TASK DIRECTIONS.
The whole listing, apart from its images, should be restated word for word.

DATA.
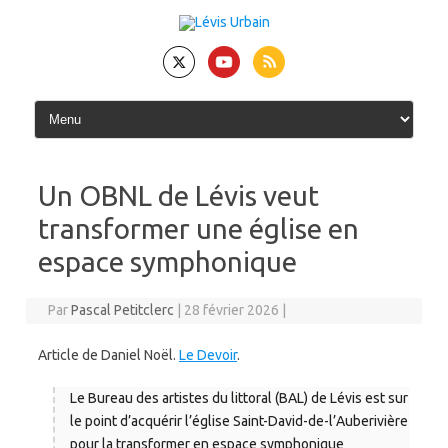
Skip
to
content
Un OBNL de Lévis veut
transformer une église en
espace symphonique
Par
Pascal Petitclerc
|
28 février 2026
|
Article de Daniel Noël.
Le Devoir
.
Le Bureau des artistes du littoral (BAL) de Lévis est sur
le point d’acquérir l’église Saint-David-de-l’Auberivière
pour la transformer en espace symphonique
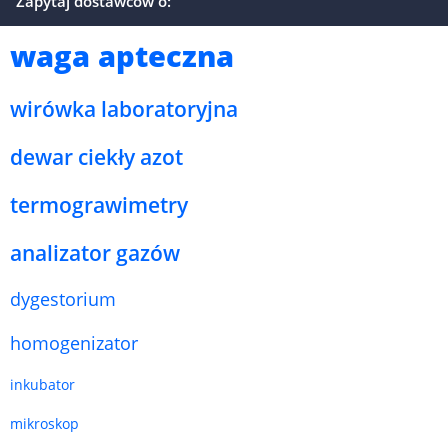
Zapytaj dostawców o:
waga apteczna
wirówka laboratoryjna
dewar ciekły azot
termograwimetry
analizator gazów
dygestorium
homogenizator
inkubator
mikroskop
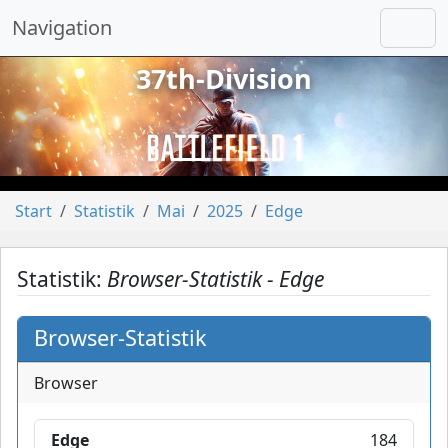
Navigation
37th-Division
vorheriges
näch
Start
Statistik
Mai
2025
Edge
Statistik:
Browser-Statistik - Edge
Browser-Statistik
Browser
Edge
184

ANSWER TO THIS PROBLEM.
Skip
to
content
Un OBNL de Lévis veut
transformer une église en
espace symphonique
Par
Pascal Petitclerc
|
28 février 2026
|
Article de Daniel Noël.
Le Devoir
.
Le Bureau des artistes du littoral (BAL) de Lévis est sur
le point d’acquérir l’église Saint-David-de-l’Auberivière
pour la transformer en espace symphonique
Zapytaj dostawców o:
waga apteczna
wirówka laboratoryjna
dewar ciekły azot
termograwimetry
analizator gazów
dygestorium
homogenizator
inkubator
mikroskop
Navigation
37th-Division
vorheriges
näch
Start
Statistik
Mai
2025
Edge
Statistik:
Browser-Statistik - Edge
Browser-Statistik
Browser
Edge
184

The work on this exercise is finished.